Y en ese trajinar diario, en lo personal, me he encontrado en mi vecindario a líderes
comunistas que fueron becados en su momento e hicieron estudios en Cuba, regresaron a
Costa Rica casados con mujeres cubanas, también fidelistas; pero viven aquí en
condiciones de oligarcas, con todas las comodidades que les ha dado este capitalismo que
tanto dicen odiar y que, sin embargo, se valen de él para gozar de la opulencia.
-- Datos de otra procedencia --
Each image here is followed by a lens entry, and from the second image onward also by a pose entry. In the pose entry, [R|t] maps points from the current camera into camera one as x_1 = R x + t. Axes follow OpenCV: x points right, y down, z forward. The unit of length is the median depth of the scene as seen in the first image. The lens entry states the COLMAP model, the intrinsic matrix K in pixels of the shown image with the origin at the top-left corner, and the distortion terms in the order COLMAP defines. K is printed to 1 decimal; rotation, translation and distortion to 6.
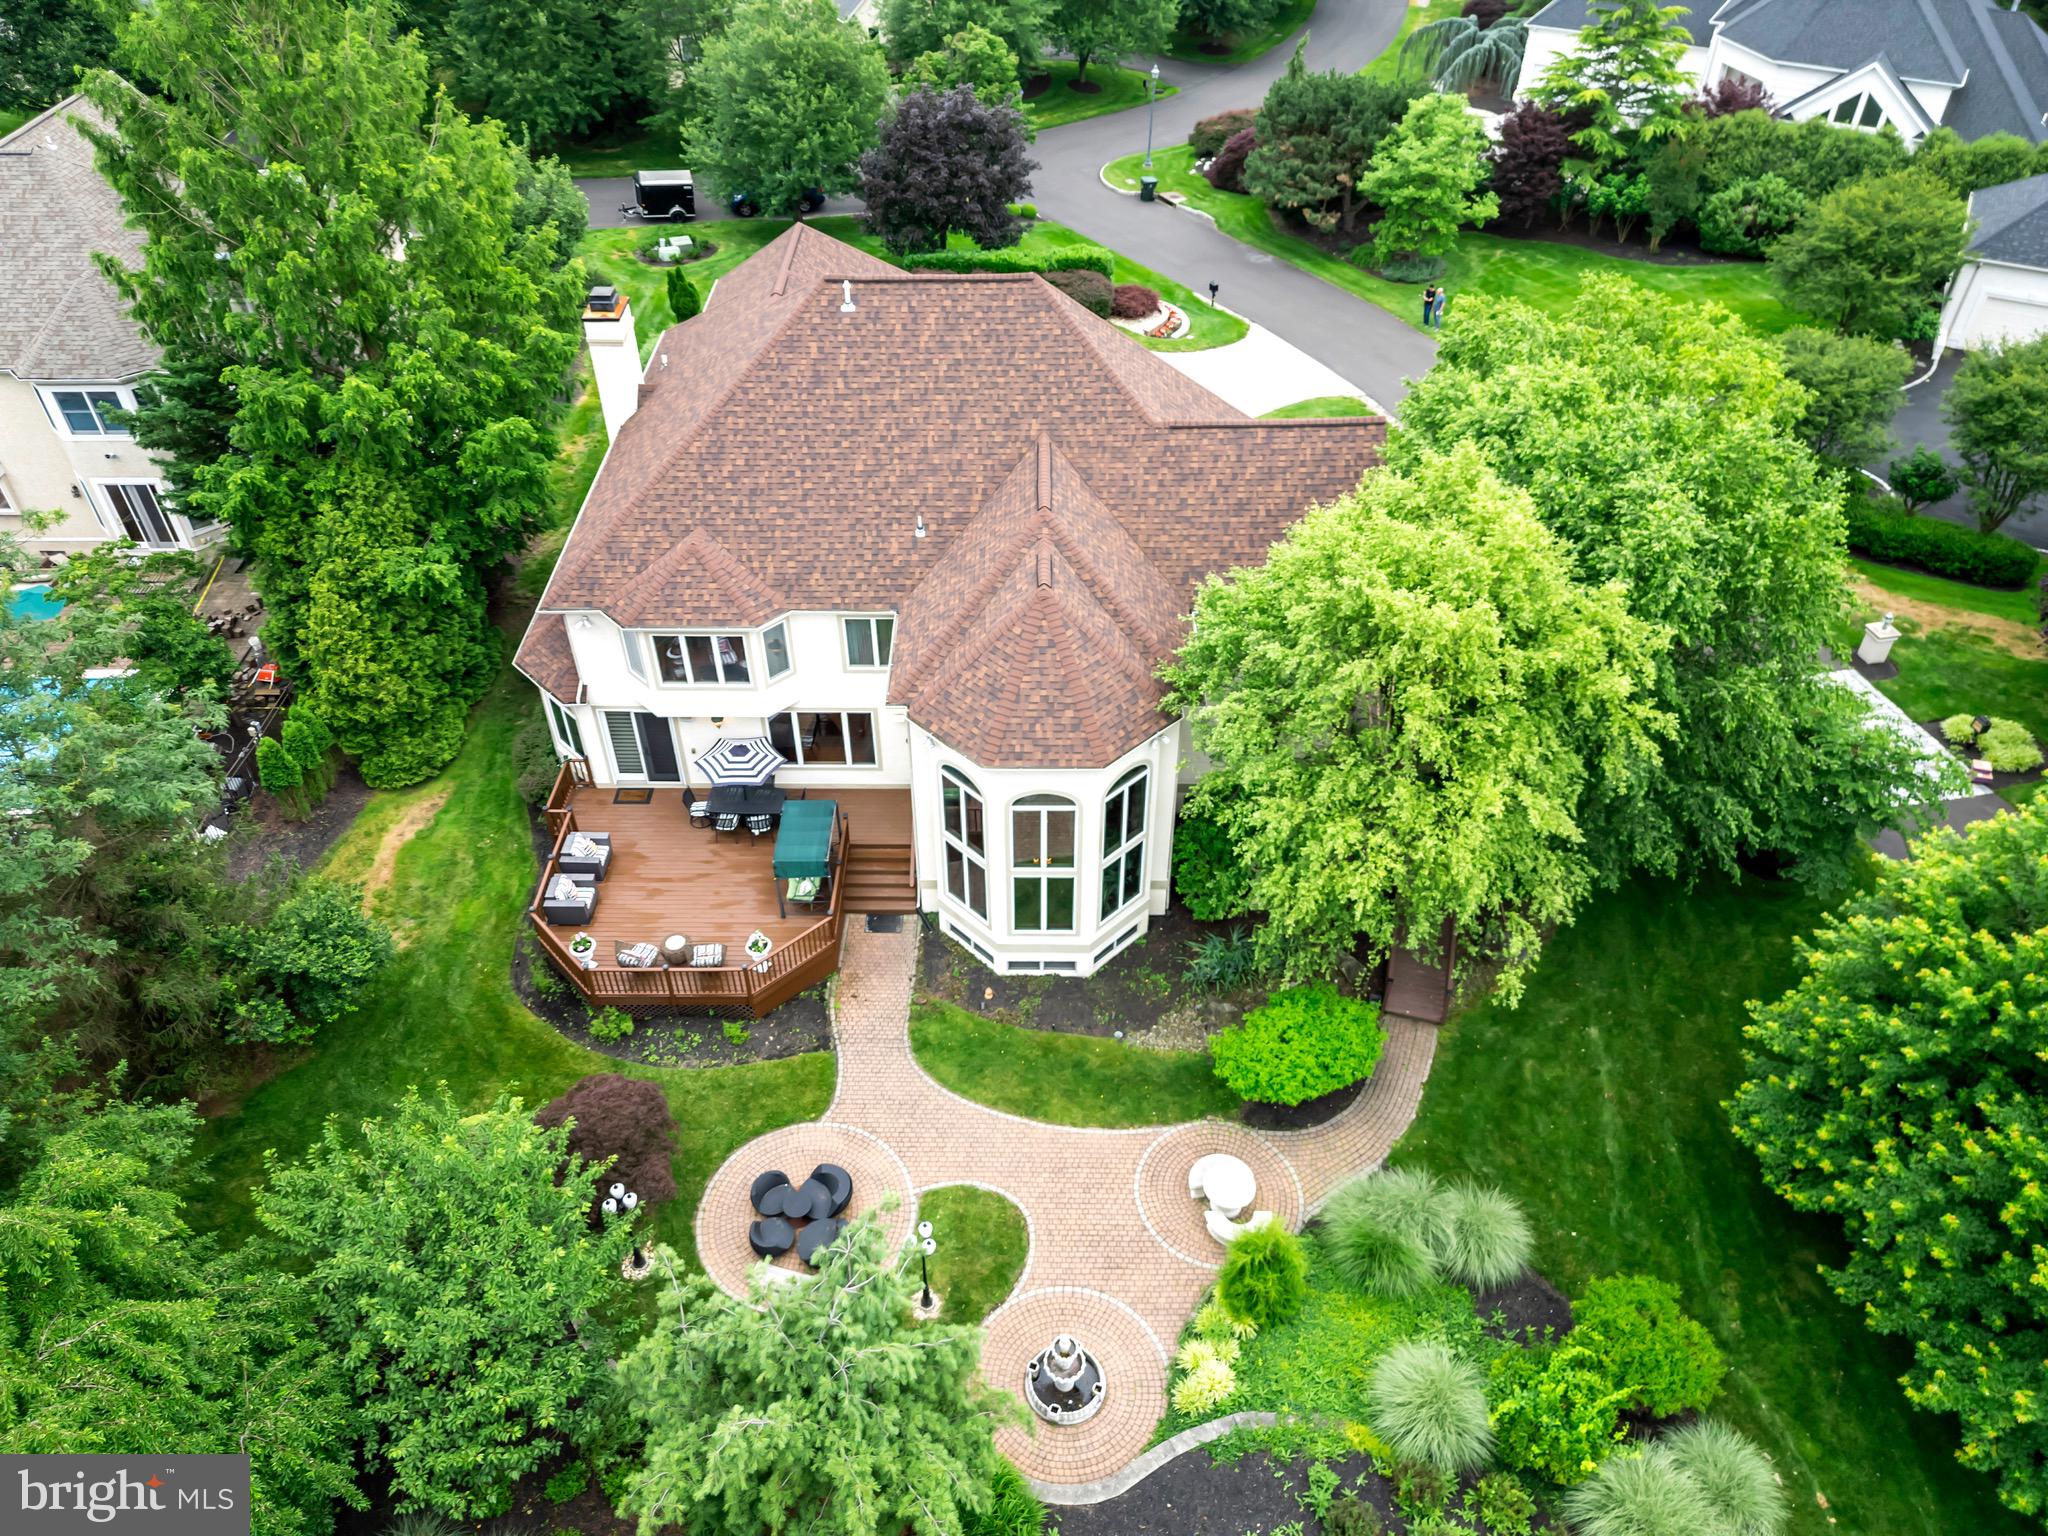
lens RADIAL K [[1429.9, 0, 1024.0], [0, 1429.9, 768.0], [0, 0, 1]] dist [0.048047, -0.050745]
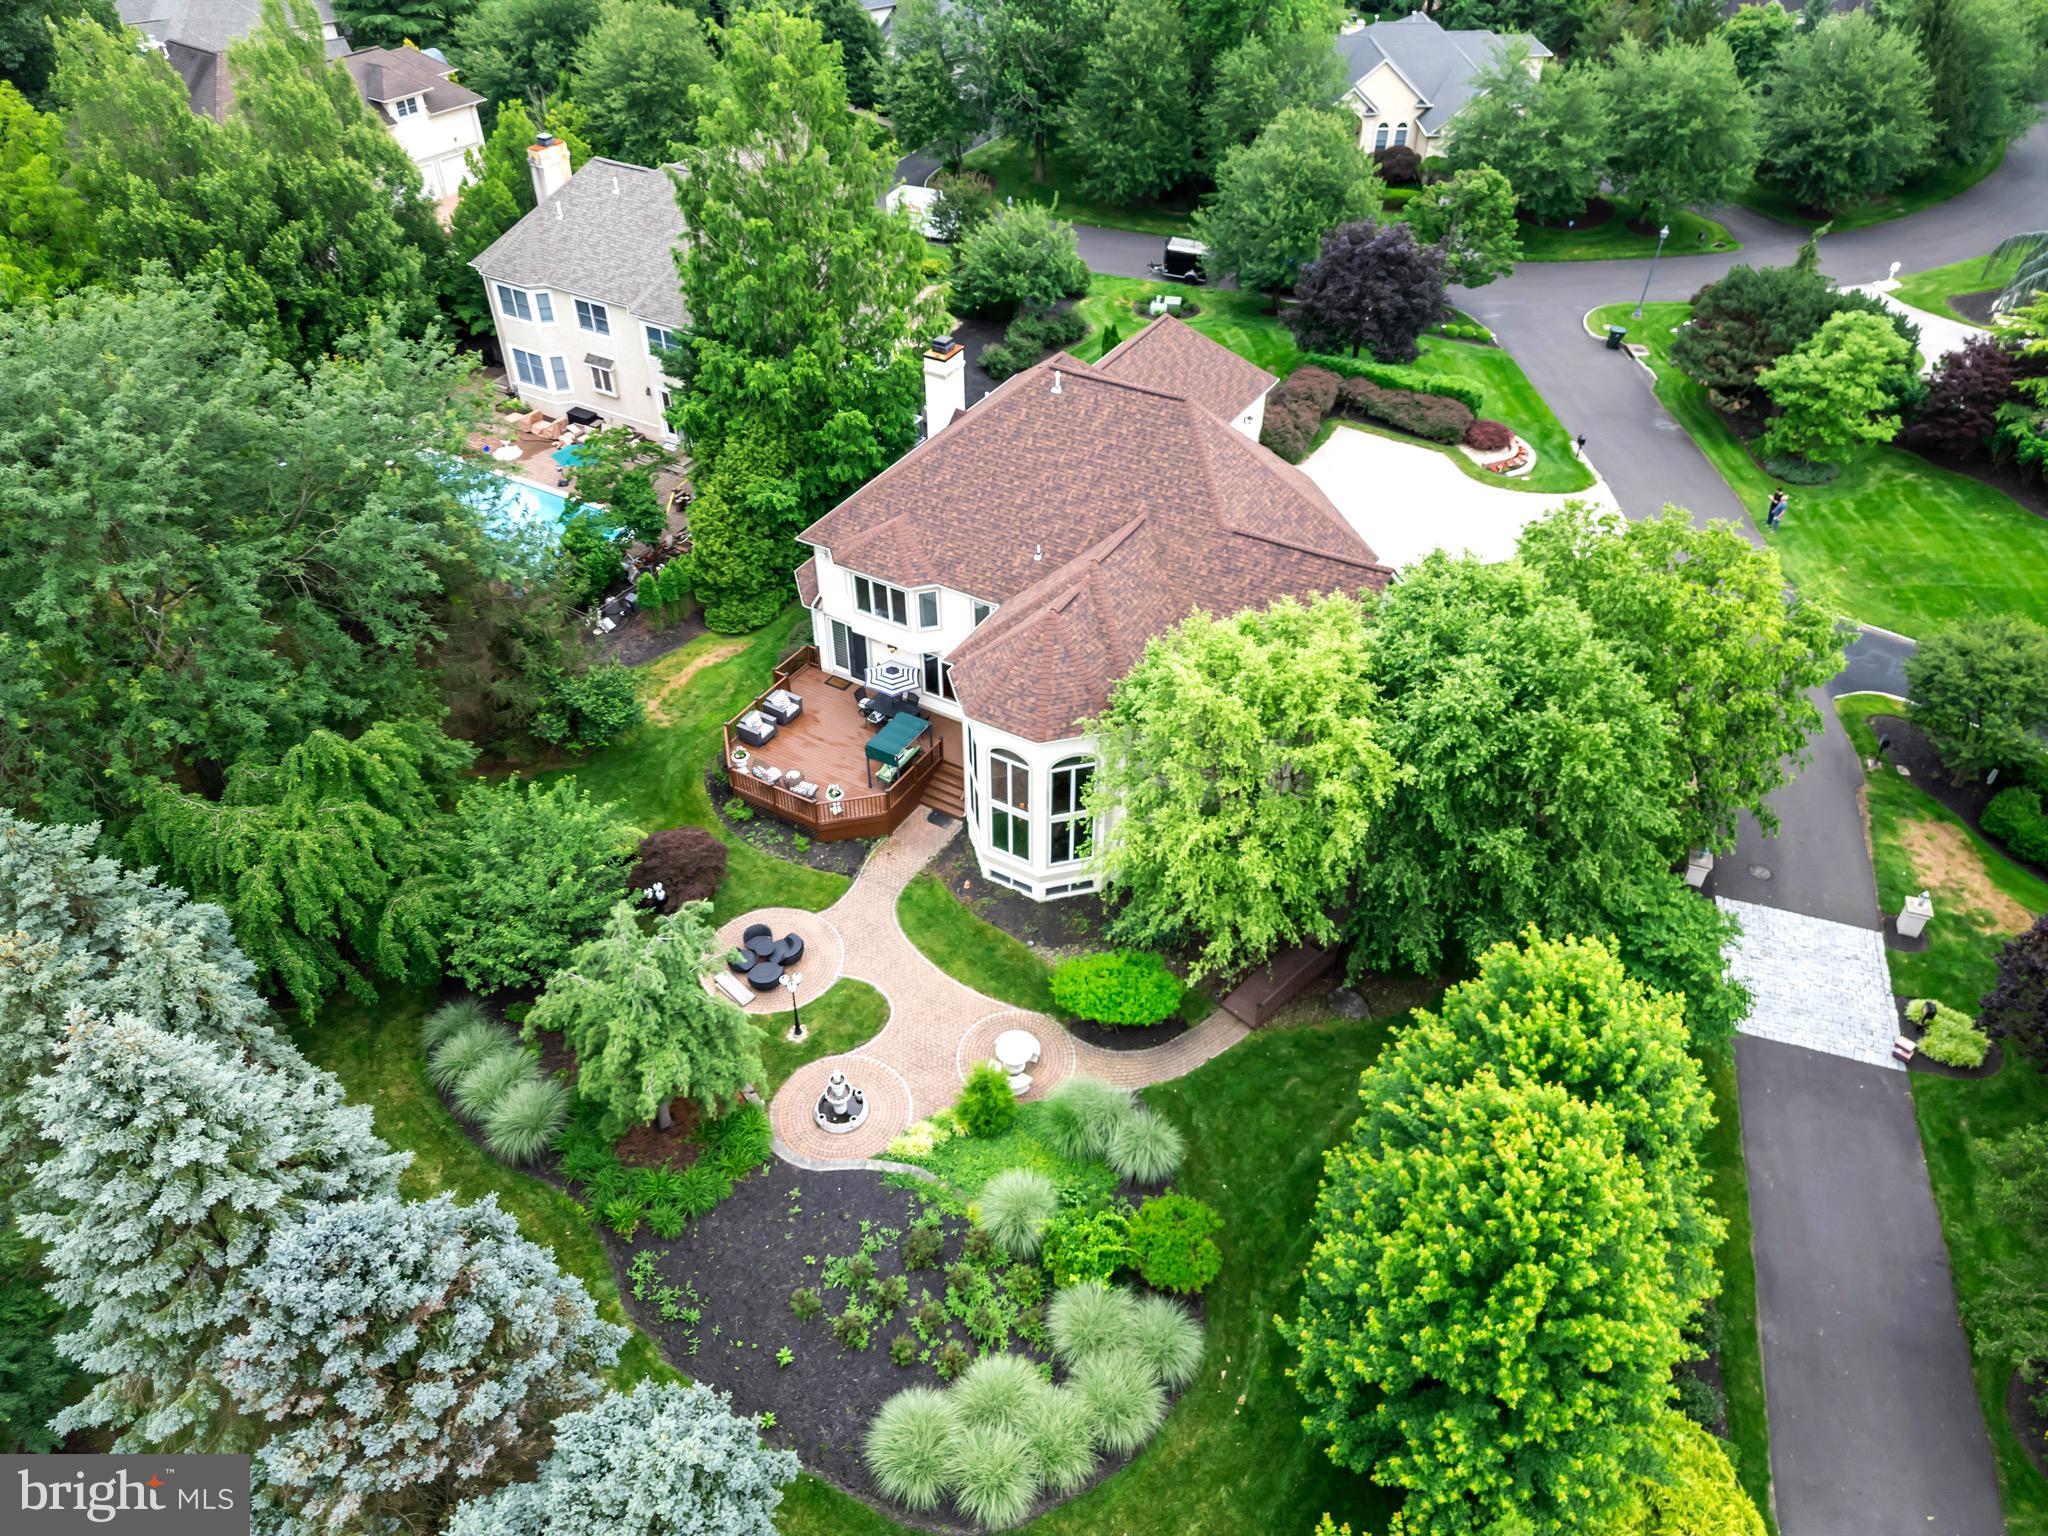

No quiero
concluir esta columna sin recordar una anécdota de la que fui partícipe: el ex presidente de
la República, Rodrigo Carazo (ya fallecido), gran amigo de los sandinistas y de los
hermanos Castro, quiso conocerme debido a mis trabajos en un periódico de California para
el cual yo trabajaba en aquellos años 80. Apenas me hube sentado al frente suyo, arranqué
con la primera pregunta para dar inicio a la entrevista, “¿Don Rodrigo, ante la situación
sangrienta por la que pasa América Central en estos momentos, usted cree que se podría
convencer a Fidel Castro de que, sin ninguna demagogia, (…).” Pero al escuchar la palabra
“demagogia”, el ex mandatario costarricense me interrumpió y me dijo, “Fidel Castro no es
un demagogo… es un hombre muy serio.” Ahí mismo terminé mi trabajo ese día. Carazo
era admirador del genocida recién muerto y también era socio de los sandinistas en
negocios en Nicaragua. Así se cernía la sombra de Castro Ruz sobre estas naciones,
mientras las balas zumbaban aquí y allá y la muerte cabalgaba por todo el istmo.